[Saved entries]
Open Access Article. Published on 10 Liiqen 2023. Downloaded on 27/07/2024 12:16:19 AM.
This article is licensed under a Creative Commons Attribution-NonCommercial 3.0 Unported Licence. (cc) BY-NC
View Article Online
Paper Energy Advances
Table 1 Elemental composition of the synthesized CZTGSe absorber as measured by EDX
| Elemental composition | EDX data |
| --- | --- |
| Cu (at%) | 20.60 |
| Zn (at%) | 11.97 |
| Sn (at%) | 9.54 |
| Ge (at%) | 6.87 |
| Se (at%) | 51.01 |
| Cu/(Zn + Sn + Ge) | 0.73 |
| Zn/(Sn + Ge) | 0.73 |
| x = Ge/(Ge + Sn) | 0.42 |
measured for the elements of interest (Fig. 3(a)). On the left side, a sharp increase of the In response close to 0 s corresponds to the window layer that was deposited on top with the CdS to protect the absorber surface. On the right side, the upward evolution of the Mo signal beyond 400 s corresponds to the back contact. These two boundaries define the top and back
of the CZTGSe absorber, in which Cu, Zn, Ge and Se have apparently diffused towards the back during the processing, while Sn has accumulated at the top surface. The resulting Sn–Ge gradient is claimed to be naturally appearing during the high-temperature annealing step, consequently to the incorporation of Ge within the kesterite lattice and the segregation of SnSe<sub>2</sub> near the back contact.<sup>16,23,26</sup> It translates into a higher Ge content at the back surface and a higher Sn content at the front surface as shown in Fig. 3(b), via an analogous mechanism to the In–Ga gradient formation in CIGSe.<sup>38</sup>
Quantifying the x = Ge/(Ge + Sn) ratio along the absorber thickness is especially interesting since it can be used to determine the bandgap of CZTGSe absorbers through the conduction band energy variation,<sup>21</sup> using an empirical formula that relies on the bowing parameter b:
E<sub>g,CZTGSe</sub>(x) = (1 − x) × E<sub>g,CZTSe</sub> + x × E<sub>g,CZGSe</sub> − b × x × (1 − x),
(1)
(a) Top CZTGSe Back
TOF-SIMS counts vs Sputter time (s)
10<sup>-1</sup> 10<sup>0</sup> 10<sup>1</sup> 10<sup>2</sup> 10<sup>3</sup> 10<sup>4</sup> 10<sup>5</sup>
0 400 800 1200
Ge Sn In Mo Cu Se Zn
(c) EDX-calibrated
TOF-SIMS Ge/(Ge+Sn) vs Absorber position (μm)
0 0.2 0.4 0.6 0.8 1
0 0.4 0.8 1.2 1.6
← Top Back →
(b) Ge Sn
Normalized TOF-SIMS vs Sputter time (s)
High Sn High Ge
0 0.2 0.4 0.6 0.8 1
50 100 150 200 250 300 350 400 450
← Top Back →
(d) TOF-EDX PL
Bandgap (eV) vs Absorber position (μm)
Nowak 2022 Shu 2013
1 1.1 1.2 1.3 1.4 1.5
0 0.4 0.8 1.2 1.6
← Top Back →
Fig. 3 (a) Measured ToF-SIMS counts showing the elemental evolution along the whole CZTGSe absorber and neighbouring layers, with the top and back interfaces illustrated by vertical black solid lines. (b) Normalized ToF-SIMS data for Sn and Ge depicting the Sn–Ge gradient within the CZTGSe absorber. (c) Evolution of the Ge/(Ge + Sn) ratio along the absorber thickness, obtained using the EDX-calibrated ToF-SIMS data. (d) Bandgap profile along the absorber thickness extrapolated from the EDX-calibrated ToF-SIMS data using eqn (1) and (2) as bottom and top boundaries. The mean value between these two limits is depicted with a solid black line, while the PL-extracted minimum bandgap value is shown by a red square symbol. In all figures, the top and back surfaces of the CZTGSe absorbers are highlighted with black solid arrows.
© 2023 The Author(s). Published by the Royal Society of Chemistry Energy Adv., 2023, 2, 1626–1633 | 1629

▸ Task description: Each entry needs to be given again exactly as it stands.

▸ Answer for the task:
Open Access Article. Published on 10 Liiqen 2023. Downloaded on 27/07/2024 12:16:19 AM.
This article is licensed under a Creative Commons Attribution-NonCommercial 3.0 Unported Licence. (cc) BY-NC
View Article Online
Paper Energy Advances
Table 1 Elemental composition of the synthesized CZTGSe absorber as measured by EDX
| Elemental composition | EDX data |
| --- | --- |
| Cu (at%) | 20.60 |
| Zn (at%) | 11.97 |
| Sn (at%) | 9.54 |
| Ge (at%) | 6.87 |
| Se (at%) | 51.01 |
| Cu/(Zn + Sn + Ge) | 0.73 |
| Zn/(Sn + Ge) | 0.73 |
| x = Ge/(Ge + Sn) | 0.42 |
measured for the elements of interest (Fig. 3(a)). On the left side, a sharp increase of the In response close to 0 s corresponds to the window layer that was deposited on top with the CdS to protect the absorber surface. On the right side, the upward evolution of the Mo signal beyond 400 s corresponds to the back contact. These two boundaries define the top and back
of the CZTGSe absorber, in which Cu, Zn, Ge and Se have apparently diffused towards the back during the processing, while Sn has accumulated at the top surface. The resulting Sn–Ge gradient is claimed to be naturally appearing during the high-temperature annealing step, consequently to the incorporation of Ge within the kesterite lattice and the segregation of SnSe<sub>2</sub> near the back contact.<sup>16,23,26</sup> It translates into a higher Ge content at the back surface and a higher Sn content at the front surface as shown in Fig. 3(b), via an analogous mechanism to the In–Ga gradient formation in CIGSe.<sup>38</sup>
Quantifying the x = Ge/(Ge + Sn) ratio along the absorber thickness is especially interesting since it can be used to determine the bandgap of CZTGSe absorbers through the conduction band energy variation,<sup>21</sup> using an empirical formula that relies on the bowing parameter b:
E<sub>g,CZTGSe</sub>(x) = (1 − x) × E<sub>g,CZTSe</sub> + x × E<sub>g,CZGSe</sub> − b × x × (1 − x),
(1)
(a) Top CZTGSe Back
TOF-SIMS counts vs Sputter time (s)
10<sup>-1</sup> 10<sup>0</sup> 10<sup>1</sup> 10<sup>2</sup> 10<sup>3</sup> 10<sup>4</sup> 10<sup>5</sup>
0 400 800 1200
Ge Sn In Mo Cu Se Zn
(c) EDX-calibrated
TOF-SIMS Ge/(Ge+Sn) vs Absorber position (μm)
0 0.2 0.4 0.6 0.8 1
0 0.4 0.8 1.2 1.6
← Top Back →
(b) Ge Sn
Normalized TOF-SIMS vs Sputter time (s)
High Sn High Ge
0 0.2 0.4 0.6 0.8 1
50 100 150 200 250 300 350 400 450
← Top Back →
(d) TOF-EDX PL
Bandgap (eV) vs Absorber position (μm)
Nowak 2022 Shu 2013
1 1.1 1.2 1.3 1.4 1.5
0 0.4 0.8 1.2 1.6
← Top Back →
Fig. 3 (a) Measured ToF-SIMS counts showing the elemental evolution along the whole CZTGSe absorber and neighbouring layers, with the top and back interfaces illustrated by vertical black solid lines. (b) Normalized ToF-SIMS data for Sn and Ge depicting the Sn–Ge gradient within the CZTGSe absorber. (c) Evolution of the Ge/(Ge + Sn) ratio along the absorber thickness, obtained using the EDX-calibrated ToF-SIMS data. (d) Bandgap profile along the absorber thickness extrapolated from the EDX-calibrated ToF-SIMS data using eqn (1) and (2) as bottom and top boundaries. The mean value between these two limits is depicted with a solid black line, while the PL-extracted minimum bandgap value is shown by a red square symbol. In all figures, the top and back surfaces of the CZTGSe absorbers are highlighted with black solid arrows.
© 2023 The Author(s). Published by the Royal Society of Chemistry Energy Adv., 2023, 2, 1626–1633 | 1629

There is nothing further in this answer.